----- Supplied records -----

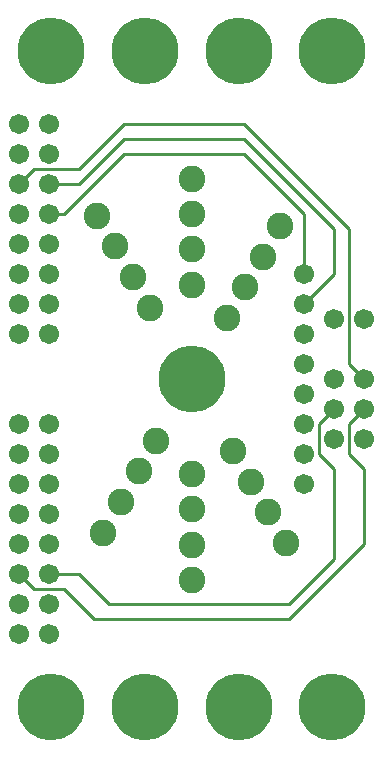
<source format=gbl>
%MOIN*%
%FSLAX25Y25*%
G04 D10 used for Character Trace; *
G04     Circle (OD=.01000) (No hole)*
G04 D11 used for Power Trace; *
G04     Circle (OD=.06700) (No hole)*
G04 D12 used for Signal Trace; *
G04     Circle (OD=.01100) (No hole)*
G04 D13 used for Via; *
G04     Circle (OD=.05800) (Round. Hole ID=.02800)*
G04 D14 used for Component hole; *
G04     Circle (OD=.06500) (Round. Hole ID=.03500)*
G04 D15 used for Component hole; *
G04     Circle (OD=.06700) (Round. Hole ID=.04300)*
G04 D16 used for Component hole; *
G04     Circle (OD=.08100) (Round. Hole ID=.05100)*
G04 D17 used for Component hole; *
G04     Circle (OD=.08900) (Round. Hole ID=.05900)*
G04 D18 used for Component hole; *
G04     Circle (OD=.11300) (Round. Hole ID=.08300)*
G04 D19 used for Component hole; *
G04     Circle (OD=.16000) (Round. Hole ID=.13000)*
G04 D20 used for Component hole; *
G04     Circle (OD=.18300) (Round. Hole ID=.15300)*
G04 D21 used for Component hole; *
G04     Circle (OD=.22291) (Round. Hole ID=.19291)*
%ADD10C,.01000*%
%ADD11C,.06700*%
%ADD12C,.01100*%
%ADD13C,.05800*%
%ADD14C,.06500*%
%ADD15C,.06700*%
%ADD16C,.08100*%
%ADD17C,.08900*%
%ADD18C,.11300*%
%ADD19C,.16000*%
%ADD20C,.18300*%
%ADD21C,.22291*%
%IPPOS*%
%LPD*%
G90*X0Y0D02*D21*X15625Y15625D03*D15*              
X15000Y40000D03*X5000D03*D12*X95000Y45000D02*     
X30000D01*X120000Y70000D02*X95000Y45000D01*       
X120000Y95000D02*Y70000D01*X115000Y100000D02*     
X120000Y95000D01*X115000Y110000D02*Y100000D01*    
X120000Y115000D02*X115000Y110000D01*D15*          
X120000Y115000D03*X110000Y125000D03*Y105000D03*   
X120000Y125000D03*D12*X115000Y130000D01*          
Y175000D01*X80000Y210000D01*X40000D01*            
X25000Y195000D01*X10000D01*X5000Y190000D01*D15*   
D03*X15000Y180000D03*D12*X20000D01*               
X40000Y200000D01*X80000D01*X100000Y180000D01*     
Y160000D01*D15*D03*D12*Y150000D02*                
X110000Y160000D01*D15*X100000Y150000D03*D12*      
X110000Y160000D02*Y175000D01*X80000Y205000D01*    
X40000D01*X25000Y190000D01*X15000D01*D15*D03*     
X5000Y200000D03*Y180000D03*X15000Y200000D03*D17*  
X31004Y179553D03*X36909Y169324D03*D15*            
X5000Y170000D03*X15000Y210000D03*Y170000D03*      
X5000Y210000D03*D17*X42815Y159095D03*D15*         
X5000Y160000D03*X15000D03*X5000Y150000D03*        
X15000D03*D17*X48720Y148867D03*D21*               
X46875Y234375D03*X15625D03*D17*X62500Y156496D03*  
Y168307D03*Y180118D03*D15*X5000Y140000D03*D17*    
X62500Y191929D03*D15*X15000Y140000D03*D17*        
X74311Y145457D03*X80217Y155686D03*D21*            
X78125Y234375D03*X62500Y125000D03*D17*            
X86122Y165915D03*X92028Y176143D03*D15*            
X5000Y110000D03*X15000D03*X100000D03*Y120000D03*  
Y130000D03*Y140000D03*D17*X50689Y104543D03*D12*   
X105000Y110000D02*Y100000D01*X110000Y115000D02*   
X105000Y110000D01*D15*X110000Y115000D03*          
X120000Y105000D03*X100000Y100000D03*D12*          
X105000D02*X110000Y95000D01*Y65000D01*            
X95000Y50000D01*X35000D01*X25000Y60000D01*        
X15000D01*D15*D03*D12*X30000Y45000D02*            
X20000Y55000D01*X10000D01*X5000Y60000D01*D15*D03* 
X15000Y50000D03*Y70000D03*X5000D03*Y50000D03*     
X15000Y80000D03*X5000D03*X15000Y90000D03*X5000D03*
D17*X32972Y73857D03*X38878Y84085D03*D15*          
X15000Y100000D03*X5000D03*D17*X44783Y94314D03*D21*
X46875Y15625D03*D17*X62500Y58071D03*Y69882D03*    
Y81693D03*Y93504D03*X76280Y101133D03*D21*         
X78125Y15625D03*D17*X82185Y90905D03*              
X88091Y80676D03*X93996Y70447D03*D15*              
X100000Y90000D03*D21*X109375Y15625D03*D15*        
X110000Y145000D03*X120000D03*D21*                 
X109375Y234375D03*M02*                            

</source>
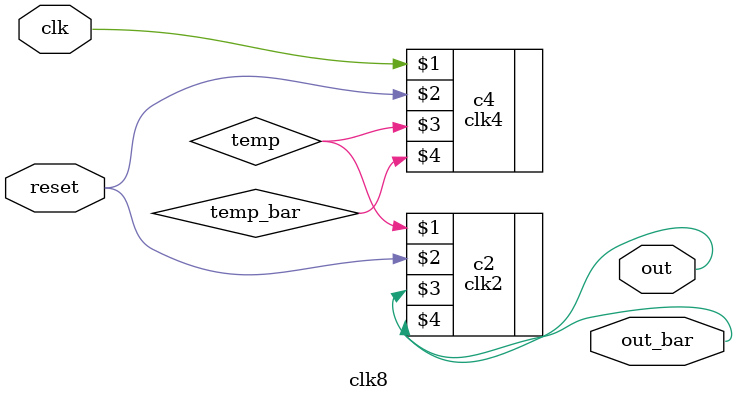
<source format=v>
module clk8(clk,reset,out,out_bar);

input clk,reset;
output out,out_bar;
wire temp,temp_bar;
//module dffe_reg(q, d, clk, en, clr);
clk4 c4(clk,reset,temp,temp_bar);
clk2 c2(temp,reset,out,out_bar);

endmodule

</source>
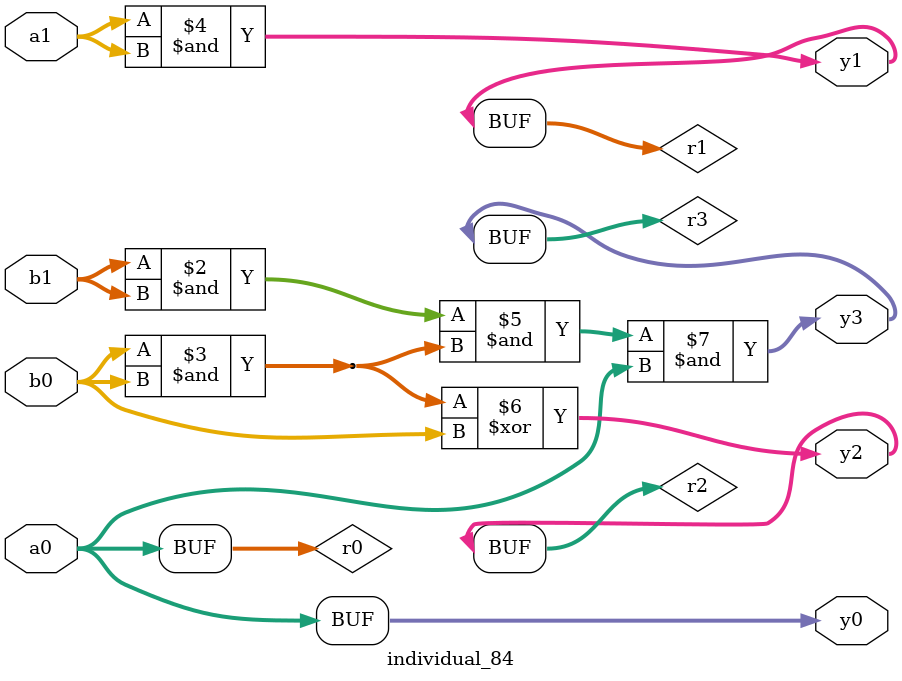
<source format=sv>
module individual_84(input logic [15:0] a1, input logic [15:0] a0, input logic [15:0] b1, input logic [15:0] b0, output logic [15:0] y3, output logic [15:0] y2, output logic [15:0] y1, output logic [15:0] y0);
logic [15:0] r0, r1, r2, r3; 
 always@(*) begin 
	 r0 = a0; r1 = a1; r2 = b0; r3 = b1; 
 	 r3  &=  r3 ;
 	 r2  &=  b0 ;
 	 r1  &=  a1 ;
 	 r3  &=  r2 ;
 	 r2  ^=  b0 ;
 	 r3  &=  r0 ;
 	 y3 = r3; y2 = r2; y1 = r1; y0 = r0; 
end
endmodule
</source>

-----

Try it.
Would you count the lines in the data that contain the word "temp" and state only the number?

Result of this task.
3